#596 – Spy Hunter


                                                                                        Feathered wings very much included.



                                                                     Lousy armored cars. Always in the way of progress.





GENRE: Arcade

RELEASE DATE: September 1987


So Spy Hunter‘s an “arcade classic” right? Then why is it so void of purpose and meaning? Few games provoke a sense of worthlessness while playing them, but Spy Hunter does just that. Fighting words, perhaps, but let’s delve into the game’s inner workings. You play the Spy Hunter, a car looking to drive, drive, drive his blues and his enemies off the road. You drive for points, which you accumulate simply by driving. You also get points for taking down armored cars, tire-slashers, cyclists; your typical Los Angeles fare. Lay your enemies to waste with your double shooter on the front of your car, or accumulate one of three special weapons: oil slicks, heat-seeking missiles (for those obnoxious helicopters), and smoke screens. You have a time limit which runs out within the first couple minutes of play. While the time limit is decreasing, you can die as much as you want with zero consequence. If you die after the time limit has run out, it’s game over unless you have extra lives acquired by points.

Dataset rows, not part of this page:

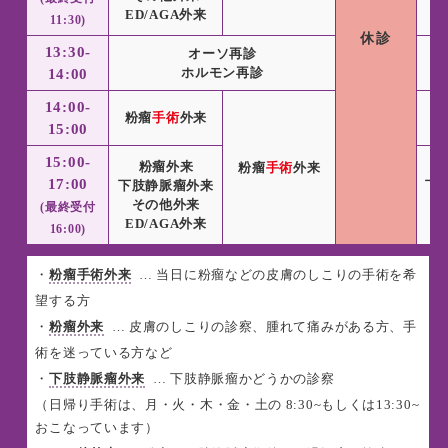
ED/AGA外来
E
11:30)
休診
13:30-
オーソ再診
ホルモン再診
14:00
14:00-
粉瘤
手術
外来
粉
15:00
15:00-
粉瘤外来
粉瘤
手術
外来
17:00
下肢静脈瘤外来
下
その他外来
(最終受付
ED/AGA外来
E
16:00)
・
粉瘤手術外来
… 当日に粉瘤などの皮膚のしこりの手術を希
望する方
・
粉瘤外来
… 皮膚のしこりの診察、腫れて痛みがある方、手
術を迷っている方など
・
下肢静脈瘤外来
… 下肢静脈瘤かどうかの診察
（日帰り手術は、月・火・木・金・土の 8:30~もしくは13:30~
おこなっています）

But why continue? What does one achieve by playing Spy Hunter? If you’re a points-aholic, maybe, but the points obtained are so easily gotten. All you have to do is drive and you’ll be drowning in points. There’s no sense of progression other than slight changes in scenery. No level changes, no rewards. You could literally drive forever if you’re good enough, which, chances are, you’re not, given Spy Hunter’s ridiculous sense of speed. You can accelerate and decelerate with the D-pad. The faster you go, the more likely you are to crash, and the slower you go, the more likely you are to get bored and put the game down. Even if you desire to be a Spy Hunter expert, it will take dozens, if not hundreds, of lives to get a handle on the game’s blinding quickness. But again, why bother? Personal fulfillment should come from playing and progressing through a game, any game, regardless of genre. Unless you just enjoy watching points rack up, Spy Hunter offers little enjoyment to the player.